The trench contained a standing wall, 2, visible before the excavation. This proved to be the northeast wall of a Republican building, along a possible street frontage, 'street 7'. It rose at least a meter above the level of the street, and on its inside face was flanked by a drain, 7. This was well-built, plaster-lined and 40 cm. deep, in all very similar to that found in trench N7. Its construction trench (13, fill 14) was cut into a compact red layer, 8, probably deriving from the subsoil of the hill, but piled up against the terrace wall at the time the building was constructed. The drain was then covered with tiles, and the room floored with beaten earth, 10, 6cm. thick. It contained thirteen sherds of 2nd Ò 1st c. black glaze, and no later pottery, so the whole is presumably a Republican structure.

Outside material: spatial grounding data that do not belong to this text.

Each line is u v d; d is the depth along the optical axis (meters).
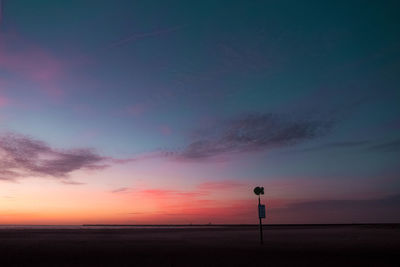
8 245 27.14
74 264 16.00
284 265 15.38
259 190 27.56
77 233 57.41
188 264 15.85
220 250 22.23
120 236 44.69
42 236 44.56
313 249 22.77
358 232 55.75
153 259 17.64
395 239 34.41
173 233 57.09
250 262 16.36
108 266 15.41
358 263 15.93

A new phase is signaled by the silting up of the drain (6) and the accumulation of a midden deposit covering the floor (4). This contained a small group of coins, dating from the Republican Period through the reign of Titus (catalogue nn. 17, 18, 23, 26, 37, 49), as well as sherds of 1st c. A.D. African cooking wares (Hayes forms 23 and 197). It is not clear how long the building was occupied, for 4 could be a midden accumulated during the life of the building, and the filling of the drain does not, of course, imply the abandonment of the building - although the fact that all the material within it was Republican suggests that it had already gone out of use by the time of the Augustan settlement. There is no compaction on top of the first century midden, although this may have eroded away. Outside the wall, along the line of street 8, the lowest excavated layer, 9, contained a certain amount of destruction debris, as well as a sherd of ARS 'C' fabric (A.D. 230+), and coins of Commodus and Septimius Severus (catalogue nos 75, 77). This seems to suggest that the building collapsed some time in the third century, although the deposit may not relate to the building itself, but to some nearby structure.